= William Roberts (biographer) =

William Roberts (1767 – 21 May 1849) was an English barrister and legal writer, an evangelical journal editor and the first biographer of Hannah More.

==Life==
William Roberts was born in Newington Butts. He was educated at Eton College, St Paul's School and Corpus Christi College, Oxford, where Thomas Burgess was his tutor. He gained his B.A. degree in 1788, and M.A .in 1791.

Roberts toured the Continent (including Paris) before returning to England and founding a short-lived biweekly journal, The Looker-on (1792–1793) under the pseudonym Rev. Simon Olive-Branch.

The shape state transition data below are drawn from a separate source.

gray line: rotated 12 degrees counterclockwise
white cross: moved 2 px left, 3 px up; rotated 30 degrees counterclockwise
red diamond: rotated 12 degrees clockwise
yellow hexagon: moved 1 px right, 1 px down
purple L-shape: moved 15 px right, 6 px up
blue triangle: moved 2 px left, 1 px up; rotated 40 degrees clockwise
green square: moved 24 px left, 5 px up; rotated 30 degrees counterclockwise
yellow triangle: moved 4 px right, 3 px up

Entering the law, Roberts wrote several legal treatises. He married Elizabeth Anne Sidebotham, daughter of a Middle Temple barrister, who bore him ten children. From 1811 to 1822 he was editor of the British Review, and London Critical Journal, founded by the evangelical lawyer John Weyland and published by John Hatchard, an evangelical Tory publisher with offices at Piccadilly. When Canto I of Don Juan made the facetious claim that Byron had "bribed my grandmother's review — the British" to review the poem well, Roberts issued a solemn denial.

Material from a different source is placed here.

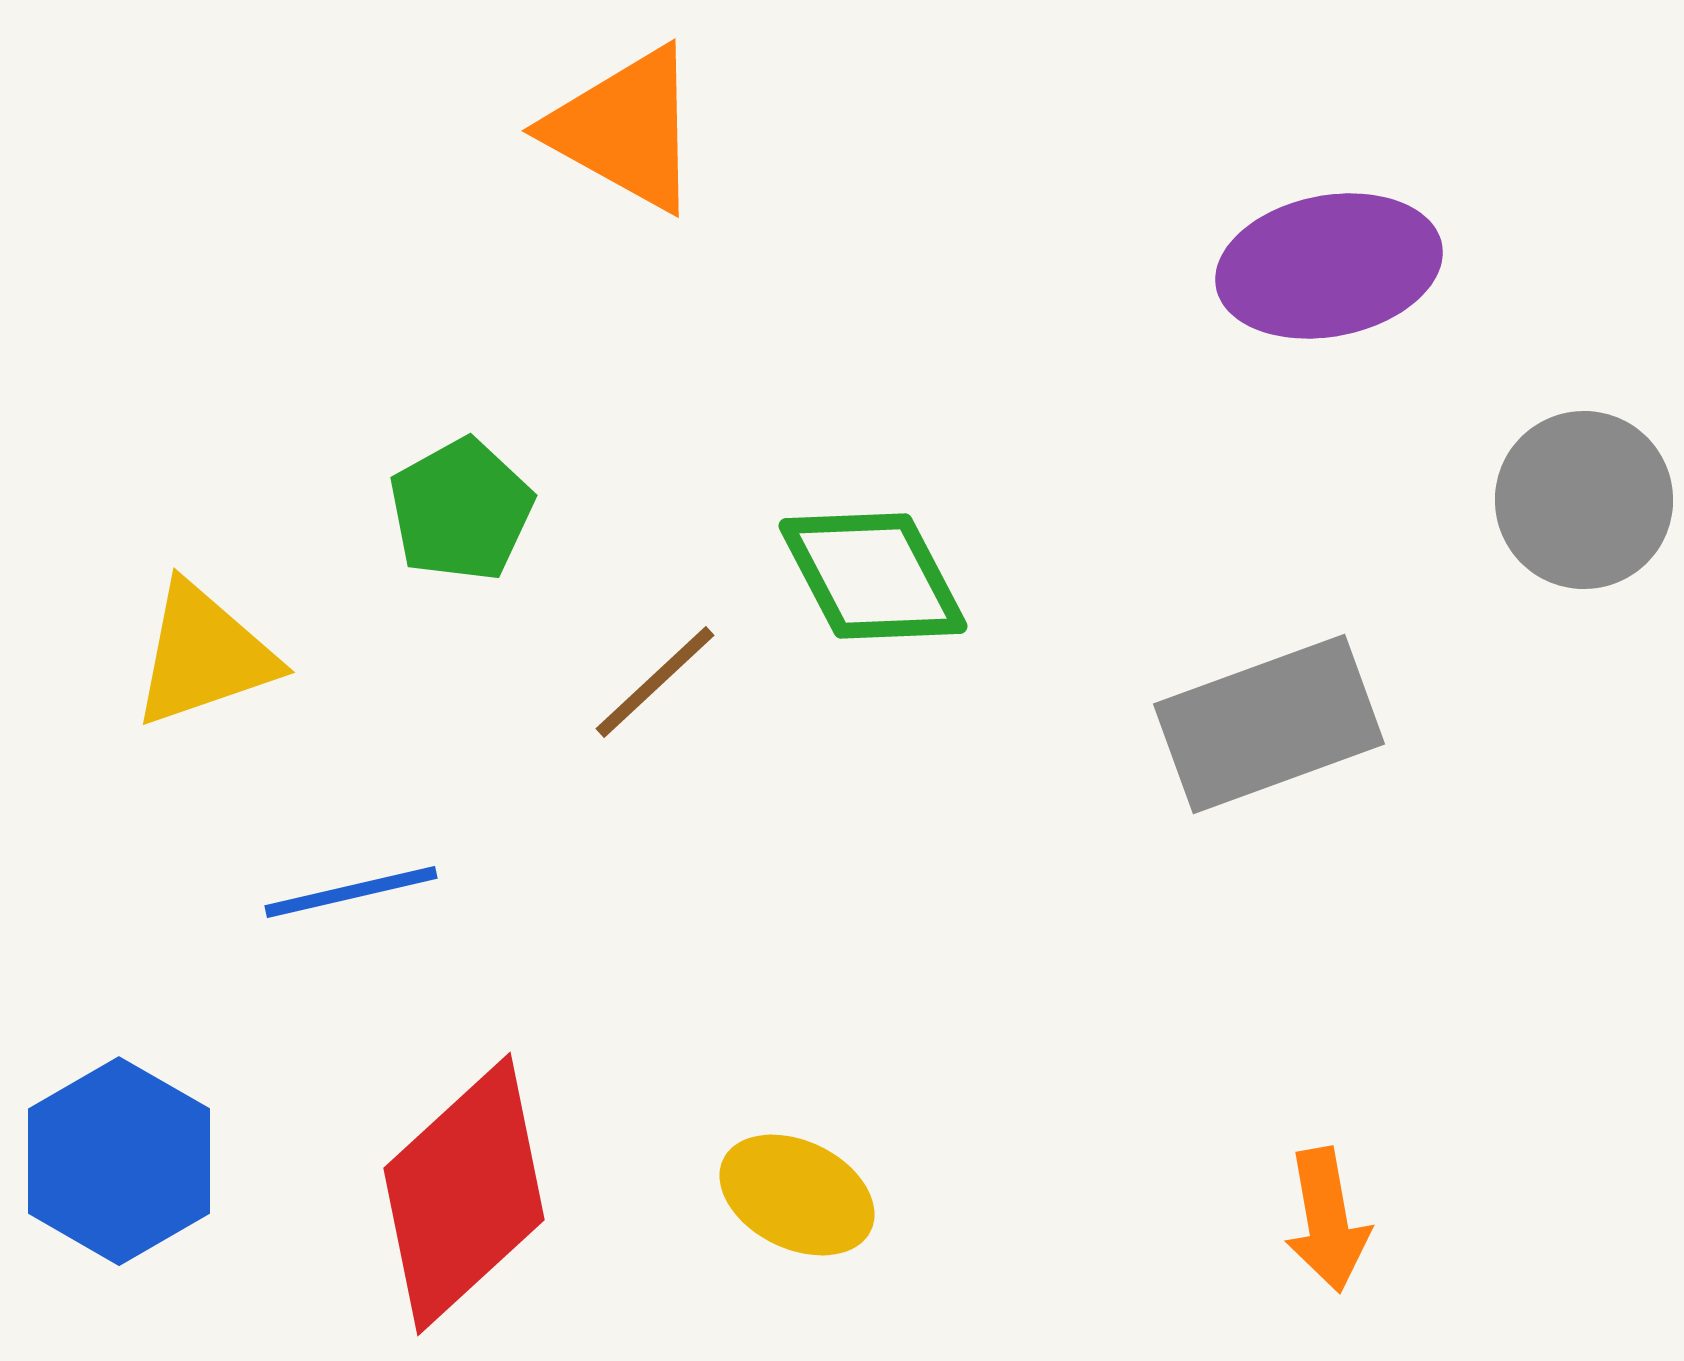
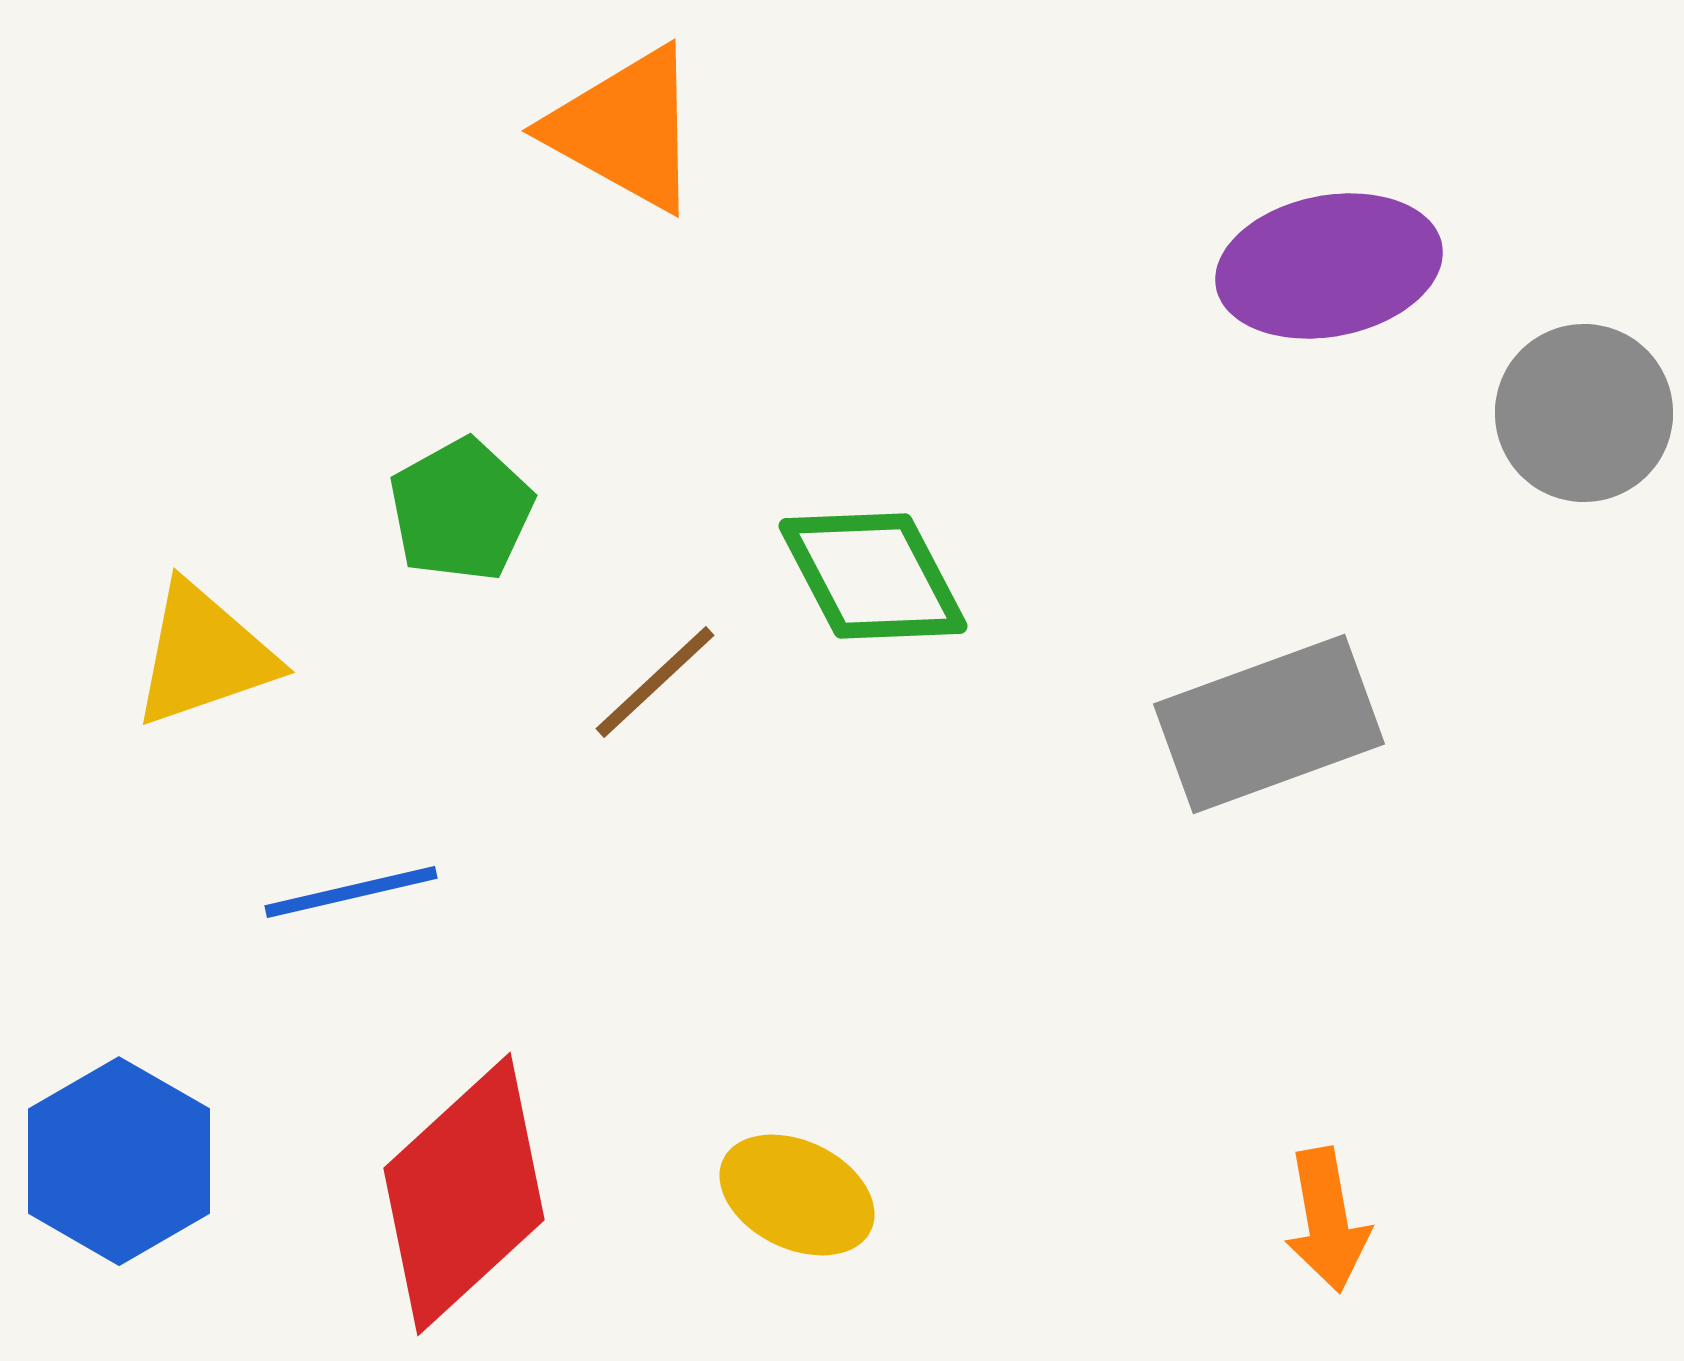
gray circle: moved 87 px up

Roberts retired from the law to Surrey, and later to St Albans in Hertfordshire. His son Arthur Roberts wrote a biography in 1850.

==Works==
- Memoirs of the Life and Correspondence of Mrs. Hannah More, 4 vols, London: R. B. Seeley & W. Burnside, 1834.

Roberts published his four-volume biography of Hannah More in 1834; it included extended extracts from More's letters. Its hagiographic tone and editorial inaccuracy drew the scorn of John Gibson Lockhart in the Quarterly. More's biographer Anne Stott wrote that the omissions and "improvements" made by Roberts were partially responsible for a view of More as an "unpleasant, authoritarian bigot".

Other works included:

- A treatise on the construction of the statutes, 13 Eliz. c. 5. and 27 Eliz. c. 4. relating to voluntary and fraudulent conveyances and on the nature and force of different considerations to support deeds and other legal instruments, in the courts of law and equity, London, 1800
- A treatise on the statute of frauds as it regards declarations in trust, contracts, surrenders, conveyances, and the execution and proof of wills and codicils : to which is prefixed a systematic dissertation upon the admissibility of parol and extrinsic evidence, to explain and controul written instruments, London: J. Butterworth, 1805
- A treatise upon wills and codicils with an appendix of the statutes, and a copious collection of useful precedents, with notes, practical and explanatory, 1809
- (anon.) The Portraiture of a Christian Gentleman. By a Barrister, London: J. A. Hessey, 1829. Republished under Roberts's name, 1831.
- History of Letter-Writing, From the Earliest Period to the Fifth Century, London: W. Pickering, 1843.